**EXERCISE DIRECTIONS**
Beginning with the first line below, output every record verbatim and leave out the images.

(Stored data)
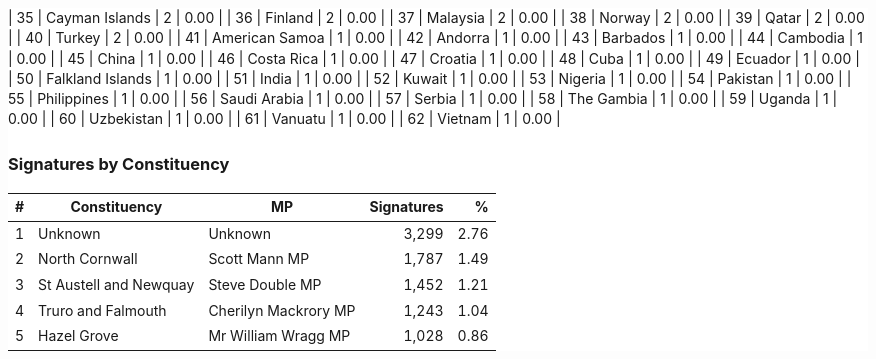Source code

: | 35 | Cayman Islands | 2 | 0.00 |
| 36 | Finland | 2 | 0.00 |
| 37 | Malaysia | 2 | 0.00 |
| 38 | Norway | 2 | 0.00 |
| 39 | Qatar | 2 | 0.00 |
| 40 | Turkey | 2 | 0.00 |
| 41 | American Samoa | 1 | 0.00 |
| 42 | Andorra | 1 | 0.00 |
| 43 | Barbados | 1 | 0.00 |
| 44 | Cambodia | 1 | 0.00 |
| 45 | China | 1 | 0.00 |
| 46 | Costa Rica | 1 | 0.00 |
| 47 | Croatia | 1 | 0.00 |
| 48 | Cuba | 1 | 0.00 |
| 49 | Ecuador | 1 | 0.00 |
| 50 | Falkland Islands | 1 | 0.00 |
| 51 | India | 1 | 0.00 |
| 52 | Kuwait | 1 | 0.00 |
| 53 | Nigeria | 1 | 0.00 |
| 54 | Pakistan | 1 | 0.00 |
| 55 | Philippines | 1 | 0.00 |
| 56 | Saudi Arabia | 1 | 0.00 |
| 57 | Serbia | 1 | 0.00 |
| 58 | The Gambia | 1 | 0.00 |
| 59 | Uganda | 1 | 0.00 |
| 60 | Uzbekistan | 1 | 0.00 |
| 61 | Vanuatu | 1 | 0.00 |
| 62 | Vietnam | 1 | 0.00 |

### Signatures by Constituency

| # | Constituency | MP | Signatures | % |
| - | - | - | -: | -: |
| 1 | Unknown | Unknown | 3,299 | 2.76 |
| 2 | North Cornwall | Scott Mann MP | 1,787 | 1.49 |
| 3 | St Austell and Newquay | Steve Double MP | 1,452 | 1.21 |
| 4 | Truro and Falmouth | Cherilyn Mackrory MP | 1,243 | 1.04 |
| 5 | Hazel Grove | Mr William Wragg MP | 1,028 | 0.86 |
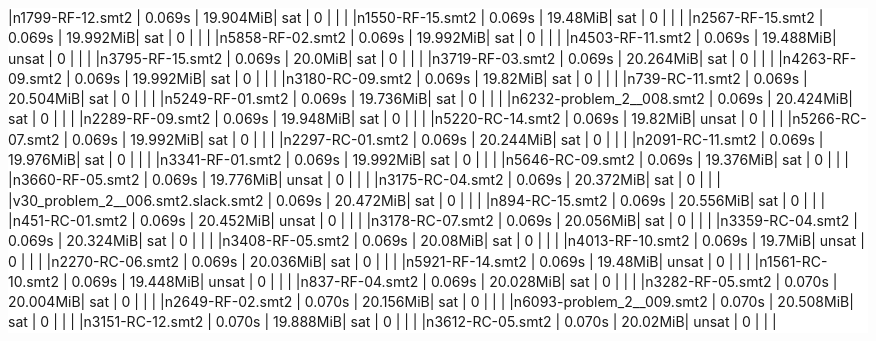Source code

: |n1799-RF-12.smt2                                             |    0.069s | 19.904MiB| sat | 0 |  |  |
|n1550-RF-15.smt2                                             |    0.069s | 19.48MiB| sat | 0 |  |  |
|n2567-RF-15.smt2                                             |    0.069s | 19.992MiB| sat | 0 |  |  |
|n5858-RF-02.smt2                                             |    0.069s | 19.992MiB| sat | 0 |  |  |
|n4503-RF-11.smt2                                             |    0.069s | 19.488MiB| unsat | 0 |  |  |
|n3795-RF-15.smt2                                             |    0.069s | 20.0MiB| sat | 0 |  |  |
|n3719-RF-03.smt2                                             |    0.069s | 20.264MiB| sat | 0 |  |  |
|n4263-RF-09.smt2                                             |    0.069s | 19.992MiB| sat | 0 |  |  |
|n3180-RC-09.smt2                                             |    0.069s | 19.82MiB| sat | 0 |  |  |
|n739-RC-11.smt2                                              |    0.069s | 20.504MiB| sat | 0 |  |  |
|n5249-RF-01.smt2                                             |    0.069s | 19.736MiB| sat | 0 |  |  |
|n6232-problem_2__008.smt2                                    |    0.069s | 20.424MiB| sat | 0 |  |  |
|n2289-RF-09.smt2                                             |    0.069s | 19.948MiB| sat | 0 |  |  |
|n5220-RC-14.smt2                                             |    0.069s | 19.82MiB| unsat | 0 |  |  |
|n5266-RC-07.smt2                                             |    0.069s | 19.992MiB| sat | 0 |  |  |
|n2297-RC-01.smt2                                             |    0.069s | 20.244MiB| sat | 0 |  |  |
|n2091-RC-11.smt2                                             |    0.069s | 19.976MiB| sat | 0 |  |  |
|n3341-RF-01.smt2                                             |    0.069s | 19.992MiB| sat | 0 |  |  |
|n5646-RC-09.smt2                                             |    0.069s | 19.376MiB| sat | 0 |  |  |
|n3660-RF-05.smt2                                             |    0.069s | 19.776MiB| unsat | 0 |  |  |
|n3175-RC-04.smt2                                             |    0.069s | 20.372MiB| sat | 0 |  |  |
|v30_problem_2__006.smt2.slack.smt2                           |    0.069s | 20.472MiB| sat | 0 |  |  |
|n894-RC-15.smt2                                              |    0.069s | 20.556MiB| sat | 0 |  |  |
|n451-RC-01.smt2                                              |    0.069s | 20.452MiB| unsat | 0 |  |  |
|n3178-RC-07.smt2                                             |    0.069s | 20.056MiB| sat | 0 |  |  |
|n3359-RC-04.smt2                                             |    0.069s | 20.324MiB| sat | 0 |  |  |
|n3408-RF-05.smt2                                             |    0.069s | 20.08MiB| sat | 0 |  |  |
|n4013-RF-10.smt2                                             |    0.069s | 19.7MiB| unsat | 0 |  |  |
|n2270-RC-06.smt2                                             |    0.069s | 20.036MiB| sat | 0 |  |  |
|n5921-RF-14.smt2                                             |    0.069s | 19.48MiB| unsat | 0 |  |  |
|n1561-RC-10.smt2                                             |    0.069s | 19.448MiB| unsat | 0 |  |  |
|n837-RF-04.smt2                                              |    0.069s | 20.028MiB| sat | 0 |  |  |
|n3282-RF-05.smt2                                             |    0.070s | 20.004MiB| sat | 0 |  |  |
|n2649-RF-02.smt2                                             |    0.070s | 20.156MiB| sat | 0 |  |  |
|n6093-problem_2__009.smt2                                    |    0.070s | 20.508MiB| sat | 0 |  |  |
|n3151-RC-12.smt2                                             |    0.070s | 19.888MiB| sat | 0 |  |  |
|n3612-RC-05.smt2                                             |    0.070s | 20.02MiB| unsat | 0 |  |  |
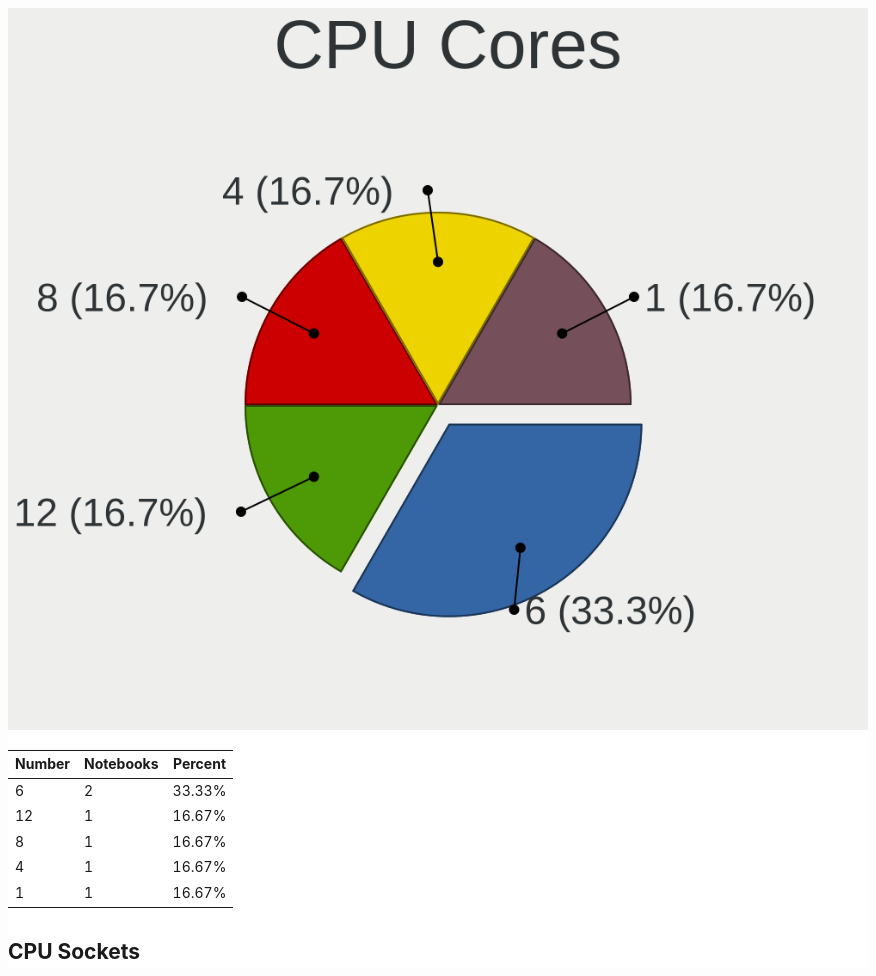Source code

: ![CPU Cores](./images/pie_chart_bsd/cpu_cores.svg)


| Number | Notebooks | Percent |
|--------|-----------|---------|
| 6      | 2         | 33.33%  |
| 12     | 1         | 16.67%  |
| 8      | 1         | 16.67%  |
| 4      | 1         | 16.67%  |
| 1      | 1         | 16.67%  |

CPU Sockets
-----------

**WORKED SOLUTION**
Source code

: | 35 | Cayman Islands | 2 | 0.00 |
| 36 | Finland | 2 | 0.00 |
| 37 | Malaysia | 2 | 0.00 |
| 38 | Norway | 2 | 0.00 |
| 39 | Qatar | 2 | 0.00 |
| 40 | Turkey | 2 | 0.00 |
| 41 | American Samoa | 1 | 0.00 |
| 42 | Andorra | 1 | 0.00 |
| 43 | Barbados | 1 | 0.00 |
| 44 | Cambodia | 1 | 0.00 |
| 45 | China | 1 | 0.00 |
| 46 | Costa Rica | 1 | 0.00 |
| 47 | Croatia | 1 | 0.00 |
| 48 | Cuba | 1 | 0.00 |
| 49 | Ecuador | 1 | 0.00 |
| 50 | Falkland Islands | 1 | 0.00 |
| 51 | India | 1 | 0.00 |
| 52 | Kuwait | 1 | 0.00 |
| 53 | Nigeria | 1 | 0.00 |
| 54 | Pakistan | 1 | 0.00 |
| 55 | Philippines | 1 | 0.00 |
| 56 | Saudi Arabia | 1 | 0.00 |
| 57 | Serbia | 1 | 0.00 |
| 58 | The Gambia | 1 | 0.00 |
| 59 | Uganda | 1 | 0.00 |
| 60 | Uzbekistan | 1 | 0.00 |
| 61 | Vanuatu | 1 | 0.00 |
| 62 | Vietnam | 1 | 0.00 |

### Signatures by Constituency

| # | Constituency | MP | Signatures | % |
| - | - | - | -: | -: |
| 1 | Unknown | Unknown | 3,299 | 2.76 |
| 2 | North Cornwall | Scott Mann MP | 1,787 | 1.49 |
| 3 | St Austell and Newquay | Steve Double MP | 1,452 | 1.21 |
| 4 | Truro and Falmouth | Cherilyn Mackrory MP | 1,243 | 1.04 |
| 5 | Hazel Grove | Mr William Wragg MP | 1,028 | 0.86 |
Source code

: |n1799-RF-12.smt2                                             |    0.069s | 19.904MiB| sat | 0 |  |  |
|n1550-RF-15.smt2                                             |    0.069s | 19.48MiB| sat | 0 |  |  |
|n2567-RF-15.smt2                                             |    0.069s | 19.992MiB| sat | 0 |  |  |
|n5858-RF-02.smt2                                             |    0.069s | 19.992MiB| sat | 0 |  |  |
|n4503-RF-11.smt2                                             |    0.069s | 19.488MiB| unsat | 0 |  |  |
|n3795-RF-15.smt2                                             |    0.069s | 20.0MiB| sat | 0 |  |  |
|n3719-RF-03.smt2                                             |    0.069s | 20.264MiB| sat | 0 |  |  |
|n4263-RF-09.smt2                                             |    0.069s | 19.992MiB| sat | 0 |  |  |
|n3180-RC-09.smt2                                             |    0.069s | 19.82MiB| sat | 0 |  |  |
|n739-RC-11.smt2                                              |    0.069s | 20.504MiB| sat | 0 |  |  |
|n5249-RF-01.smt2                                             |    0.069s | 19.736MiB| sat | 0 |  |  |
|n6232-problem_2__008.smt2                                    |    0.069s | 20.424MiB| sat | 0 |  |  |
|n2289-RF-09.smt2                                             |    0.069s | 19.948MiB| sat | 0 |  |  |
|n5220-RC-14.smt2                                             |    0.069s | 19.82MiB| unsat | 0 |  |  |
|n5266-RC-07.smt2                                             |    0.069s | 19.992MiB| sat | 0 |  |  |
|n2297-RC-01.smt2                                             |    0.069s | 20.244MiB| sat | 0 |  |  |
|n2091-RC-11.smt2                                             |    0.069s | 19.976MiB| sat | 0 |  |  |
|n3341-RF-01.smt2                                             |    0.069s | 19.992MiB| sat | 0 |  |  |
|n5646-RC-09.smt2                                             |    0.069s | 19.376MiB| sat | 0 |  |  |
|n3660-RF-05.smt2                                             |    0.069s | 19.776MiB| unsat | 0 |  |  |
|n3175-RC-04.smt2                                             |    0.069s | 20.372MiB| sat | 0 |  |  |
|v30_problem_2__006.smt2.slack.smt2                           |    0.069s | 20.472MiB| sat | 0 |  |  |
|n894-RC-15.smt2                                              |    0.069s | 20.556MiB| sat | 0 |  |  |
|n451-RC-01.smt2                                              |    0.069s | 20.452MiB| unsat | 0 |  |  |
|n3178-RC-07.smt2                                             |    0.069s | 20.056MiB| sat | 0 |  |  |
|n3359-RC-04.smt2                                             |    0.069s | 20.324MiB| sat | 0 |  |  |
|n3408-RF-05.smt2                                             |    0.069s | 20.08MiB| sat | 0 |  |  |
|n4013-RF-10.smt2                                             |    0.069s | 19.7MiB| unsat | 0 |  |  |
|n2270-RC-06.smt2                                             |    0.069s | 20.036MiB| sat | 0 |  |  |
|n5921-RF-14.smt2                                             |    0.069s | 19.48MiB| unsat | 0 |  |  |
|n1561-RC-10.smt2                                             |    0.069s | 19.448MiB| unsat | 0 |  |  |
|n837-RF-04.smt2                                              |    0.069s | 20.028MiB| sat | 0 |  |  |
|n3282-RF-05.smt2                                             |    0.070s | 20.004MiB| sat | 0 |  |  |
|n2649-RF-02.smt2                                             |    0.070s | 20.156MiB| sat | 0 |  |  |
|n6093-problem_2__009.smt2                                    |    0.070s | 20.508MiB| sat | 0 |  |  |
|n3151-RC-12.smt2                                             |    0.070s | 19.888MiB| sat | 0 |  |  |
|n3612-RC-05.smt2                                             |    0.070s | 20.02MiB| unsat | 0 |  |  |
Source code

: ![CPU Cores](./images/pie_chart_bsd/cpu_cores.svg)


| Number | Notebooks | Percent |
|--------|-----------|---------|
| 6      | 2         | 33.33%  |
| 12     | 1         | 16.67%  |
| 8      | 1         | 16.67%  |
| 4      | 1         | 16.67%  |
| 1      | 1         | 16.67%  |

CPU Sockets
-----------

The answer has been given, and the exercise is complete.